→ **ACTION ITEM**: How many lines of the data below contain the string "accuracy", with case counting? Reply with the number alone.

→ **EXERCISE INPUTS**:
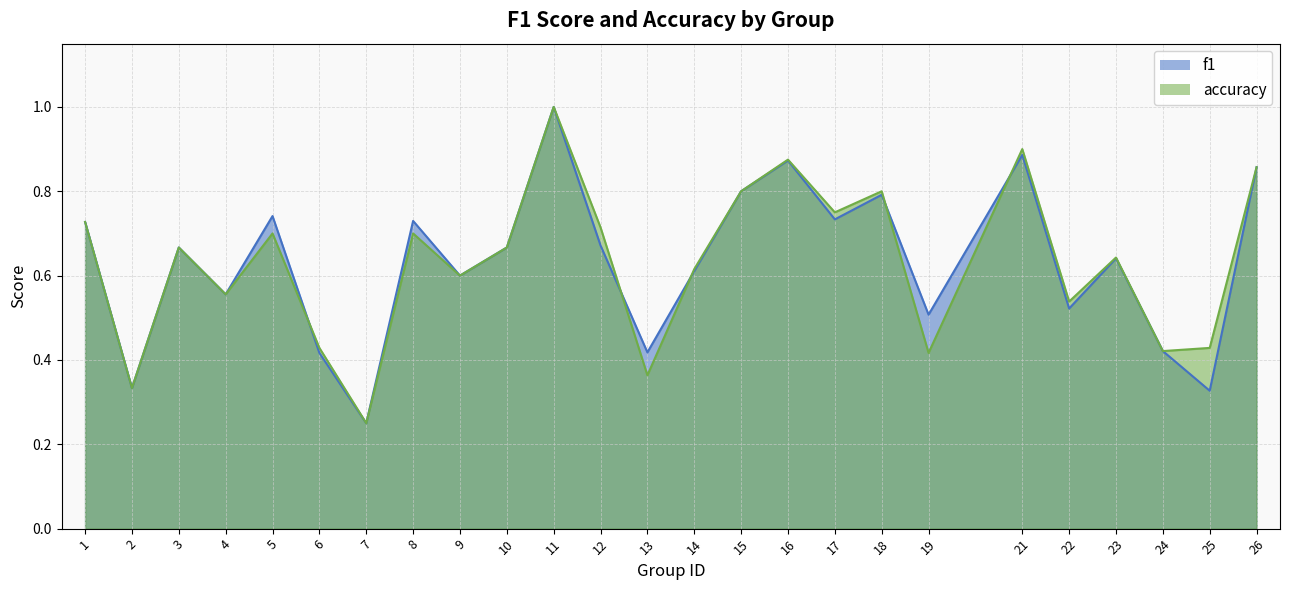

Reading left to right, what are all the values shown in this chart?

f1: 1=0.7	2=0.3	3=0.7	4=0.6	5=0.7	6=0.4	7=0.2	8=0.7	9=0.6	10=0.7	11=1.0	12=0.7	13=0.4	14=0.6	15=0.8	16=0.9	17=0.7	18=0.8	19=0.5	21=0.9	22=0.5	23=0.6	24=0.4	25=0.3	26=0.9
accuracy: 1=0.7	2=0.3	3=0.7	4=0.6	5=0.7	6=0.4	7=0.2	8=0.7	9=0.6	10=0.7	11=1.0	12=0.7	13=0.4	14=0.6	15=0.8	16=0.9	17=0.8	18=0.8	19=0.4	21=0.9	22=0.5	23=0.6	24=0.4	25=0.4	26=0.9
...
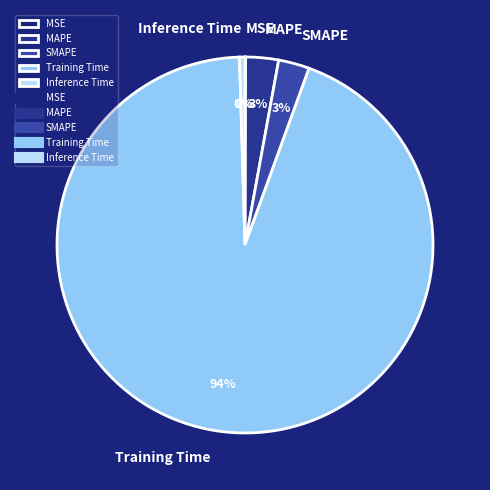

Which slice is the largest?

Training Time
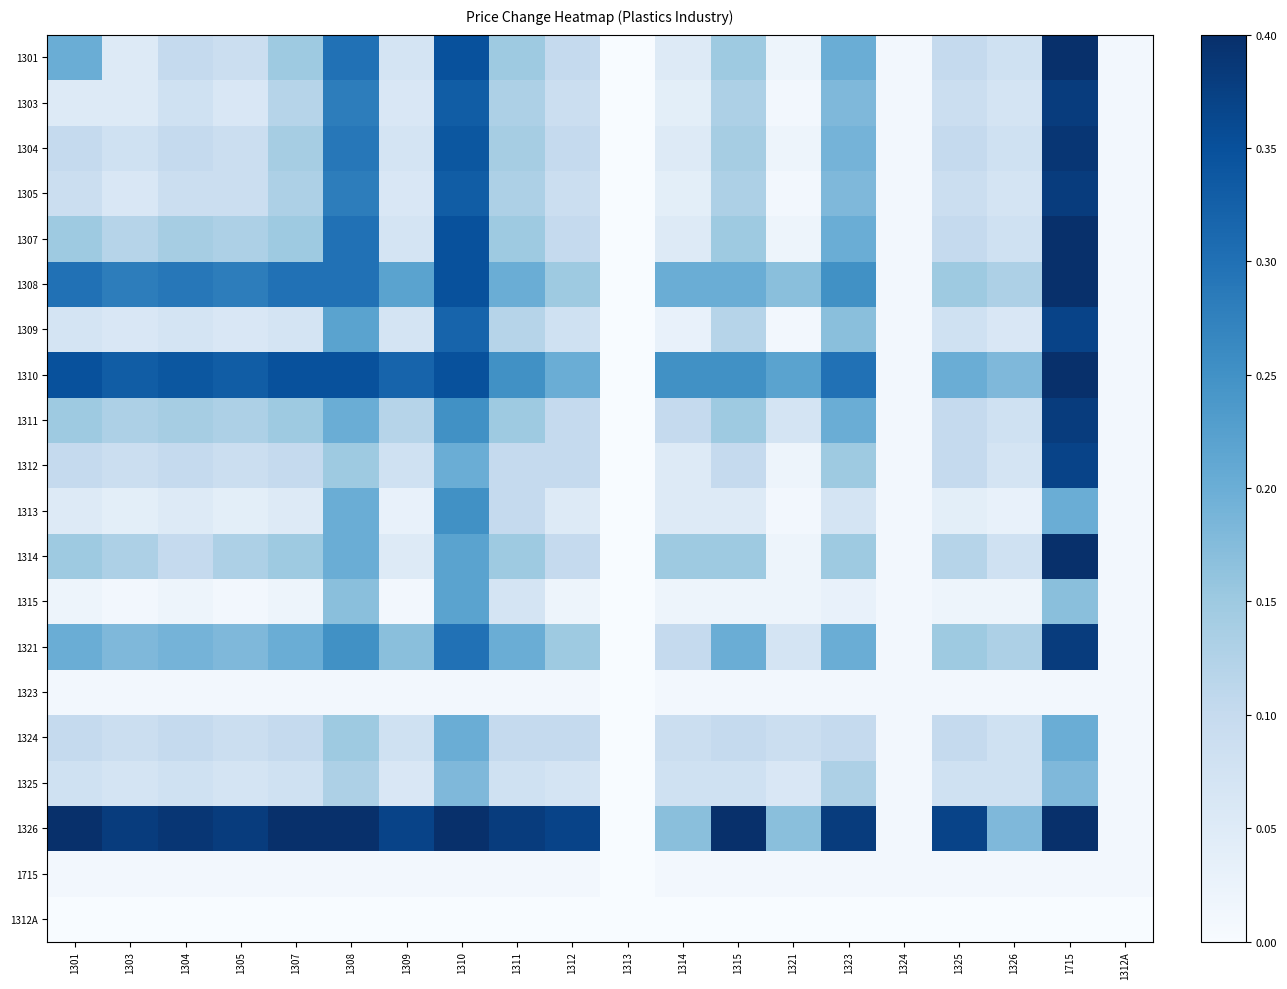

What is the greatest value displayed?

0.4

→ **SOLUTION TO THIS EXERCISE**: 1